Your task: What is the number of lines in the following data that contain "each"? Answer with the number alone.

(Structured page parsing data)
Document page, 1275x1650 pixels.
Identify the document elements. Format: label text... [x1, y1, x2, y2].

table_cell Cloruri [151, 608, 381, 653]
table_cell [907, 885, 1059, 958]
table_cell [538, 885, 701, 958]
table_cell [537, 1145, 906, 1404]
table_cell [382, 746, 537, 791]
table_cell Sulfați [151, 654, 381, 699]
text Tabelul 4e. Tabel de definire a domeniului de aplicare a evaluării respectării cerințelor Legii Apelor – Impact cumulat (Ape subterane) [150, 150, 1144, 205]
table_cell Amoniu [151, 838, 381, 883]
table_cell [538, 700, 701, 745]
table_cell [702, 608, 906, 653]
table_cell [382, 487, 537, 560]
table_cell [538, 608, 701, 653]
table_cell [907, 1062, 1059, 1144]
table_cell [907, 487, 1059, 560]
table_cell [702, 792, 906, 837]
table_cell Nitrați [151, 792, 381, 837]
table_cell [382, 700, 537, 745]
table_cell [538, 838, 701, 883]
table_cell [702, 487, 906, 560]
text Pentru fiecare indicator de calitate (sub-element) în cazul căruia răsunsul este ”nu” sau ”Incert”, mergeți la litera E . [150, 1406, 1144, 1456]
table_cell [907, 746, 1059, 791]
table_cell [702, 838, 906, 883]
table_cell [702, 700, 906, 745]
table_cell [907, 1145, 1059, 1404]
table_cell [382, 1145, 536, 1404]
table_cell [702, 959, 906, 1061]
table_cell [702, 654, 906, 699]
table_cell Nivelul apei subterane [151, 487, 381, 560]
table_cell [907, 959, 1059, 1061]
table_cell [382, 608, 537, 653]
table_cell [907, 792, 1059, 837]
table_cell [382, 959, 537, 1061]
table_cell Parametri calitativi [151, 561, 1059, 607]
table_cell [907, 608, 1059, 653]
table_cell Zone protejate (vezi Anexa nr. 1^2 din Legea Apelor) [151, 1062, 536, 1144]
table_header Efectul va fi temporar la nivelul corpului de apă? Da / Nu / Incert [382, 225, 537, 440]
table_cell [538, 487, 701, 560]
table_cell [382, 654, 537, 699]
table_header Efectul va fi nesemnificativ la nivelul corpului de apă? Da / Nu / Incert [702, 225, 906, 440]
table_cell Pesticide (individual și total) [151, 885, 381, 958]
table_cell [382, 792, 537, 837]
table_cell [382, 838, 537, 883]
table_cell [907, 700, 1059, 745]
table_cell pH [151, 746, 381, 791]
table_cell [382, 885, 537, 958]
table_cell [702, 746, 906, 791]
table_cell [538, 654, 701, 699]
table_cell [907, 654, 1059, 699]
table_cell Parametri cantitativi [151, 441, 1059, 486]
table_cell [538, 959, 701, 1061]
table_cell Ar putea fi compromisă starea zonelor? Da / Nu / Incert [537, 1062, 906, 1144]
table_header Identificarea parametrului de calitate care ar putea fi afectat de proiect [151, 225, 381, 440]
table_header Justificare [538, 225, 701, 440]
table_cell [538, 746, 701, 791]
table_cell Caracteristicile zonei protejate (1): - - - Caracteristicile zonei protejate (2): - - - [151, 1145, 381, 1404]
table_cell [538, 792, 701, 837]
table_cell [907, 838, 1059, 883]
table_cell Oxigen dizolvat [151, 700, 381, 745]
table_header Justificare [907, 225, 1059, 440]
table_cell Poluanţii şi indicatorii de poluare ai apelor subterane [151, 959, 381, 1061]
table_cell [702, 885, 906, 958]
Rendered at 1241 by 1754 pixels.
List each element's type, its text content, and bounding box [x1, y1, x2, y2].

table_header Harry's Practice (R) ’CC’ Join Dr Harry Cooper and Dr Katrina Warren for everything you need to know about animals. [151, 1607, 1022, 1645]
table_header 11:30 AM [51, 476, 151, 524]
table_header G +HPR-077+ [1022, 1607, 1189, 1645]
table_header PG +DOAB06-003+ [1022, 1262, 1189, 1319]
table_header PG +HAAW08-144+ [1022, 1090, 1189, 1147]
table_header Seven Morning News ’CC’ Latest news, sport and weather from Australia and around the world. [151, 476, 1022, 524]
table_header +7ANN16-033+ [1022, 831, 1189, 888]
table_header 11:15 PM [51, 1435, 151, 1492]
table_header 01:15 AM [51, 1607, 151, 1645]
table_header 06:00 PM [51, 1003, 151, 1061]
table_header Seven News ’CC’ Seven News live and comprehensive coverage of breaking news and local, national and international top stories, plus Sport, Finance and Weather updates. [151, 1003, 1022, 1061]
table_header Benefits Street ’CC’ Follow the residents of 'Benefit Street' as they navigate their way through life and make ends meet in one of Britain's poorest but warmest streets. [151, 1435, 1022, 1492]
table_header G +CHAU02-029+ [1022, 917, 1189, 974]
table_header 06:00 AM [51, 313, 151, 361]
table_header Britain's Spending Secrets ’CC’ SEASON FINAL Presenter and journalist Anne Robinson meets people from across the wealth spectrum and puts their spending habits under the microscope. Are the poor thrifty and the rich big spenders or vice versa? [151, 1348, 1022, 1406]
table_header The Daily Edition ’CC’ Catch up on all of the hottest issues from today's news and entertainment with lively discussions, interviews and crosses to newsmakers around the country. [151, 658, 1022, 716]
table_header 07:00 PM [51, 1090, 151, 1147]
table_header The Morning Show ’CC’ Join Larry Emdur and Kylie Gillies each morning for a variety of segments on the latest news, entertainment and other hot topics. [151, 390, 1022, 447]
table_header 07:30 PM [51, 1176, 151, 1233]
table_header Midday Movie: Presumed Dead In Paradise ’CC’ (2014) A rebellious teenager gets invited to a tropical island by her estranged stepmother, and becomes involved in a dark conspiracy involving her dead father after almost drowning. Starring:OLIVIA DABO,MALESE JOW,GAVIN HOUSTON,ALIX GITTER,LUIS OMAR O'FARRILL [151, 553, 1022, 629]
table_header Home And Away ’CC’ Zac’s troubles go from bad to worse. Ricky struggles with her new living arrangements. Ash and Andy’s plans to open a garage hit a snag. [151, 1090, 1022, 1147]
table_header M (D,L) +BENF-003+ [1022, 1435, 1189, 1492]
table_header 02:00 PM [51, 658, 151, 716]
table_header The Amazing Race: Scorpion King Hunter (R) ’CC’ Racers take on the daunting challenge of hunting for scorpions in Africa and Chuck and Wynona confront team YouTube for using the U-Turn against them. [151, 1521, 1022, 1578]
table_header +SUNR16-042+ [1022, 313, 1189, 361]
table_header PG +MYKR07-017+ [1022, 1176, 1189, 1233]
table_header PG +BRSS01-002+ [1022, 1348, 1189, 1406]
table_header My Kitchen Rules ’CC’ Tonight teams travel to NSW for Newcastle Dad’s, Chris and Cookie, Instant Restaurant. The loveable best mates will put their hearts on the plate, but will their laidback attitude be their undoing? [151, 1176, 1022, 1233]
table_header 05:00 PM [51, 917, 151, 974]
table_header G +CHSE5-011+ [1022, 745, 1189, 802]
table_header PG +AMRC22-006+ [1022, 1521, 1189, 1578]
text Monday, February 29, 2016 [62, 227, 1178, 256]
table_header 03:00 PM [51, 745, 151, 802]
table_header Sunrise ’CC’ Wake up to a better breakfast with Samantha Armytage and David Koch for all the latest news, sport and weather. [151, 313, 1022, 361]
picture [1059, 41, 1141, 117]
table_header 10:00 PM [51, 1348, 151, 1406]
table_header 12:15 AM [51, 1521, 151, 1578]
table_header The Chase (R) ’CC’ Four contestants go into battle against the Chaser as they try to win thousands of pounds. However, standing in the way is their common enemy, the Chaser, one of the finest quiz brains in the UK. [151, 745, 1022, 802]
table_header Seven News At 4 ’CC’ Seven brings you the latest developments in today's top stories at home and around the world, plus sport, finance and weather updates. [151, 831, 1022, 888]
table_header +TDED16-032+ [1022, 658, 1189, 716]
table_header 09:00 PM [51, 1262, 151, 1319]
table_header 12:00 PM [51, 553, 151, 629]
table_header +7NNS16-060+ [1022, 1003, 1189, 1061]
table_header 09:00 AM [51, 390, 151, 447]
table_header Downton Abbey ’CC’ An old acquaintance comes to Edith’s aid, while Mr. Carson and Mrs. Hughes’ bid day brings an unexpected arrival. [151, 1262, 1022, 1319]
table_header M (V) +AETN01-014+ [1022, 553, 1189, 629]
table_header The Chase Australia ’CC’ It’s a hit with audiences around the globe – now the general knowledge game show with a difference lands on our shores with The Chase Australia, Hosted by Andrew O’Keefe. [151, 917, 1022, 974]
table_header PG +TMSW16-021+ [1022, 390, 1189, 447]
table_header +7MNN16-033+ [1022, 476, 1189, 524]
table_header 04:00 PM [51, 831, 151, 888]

Your solution: 2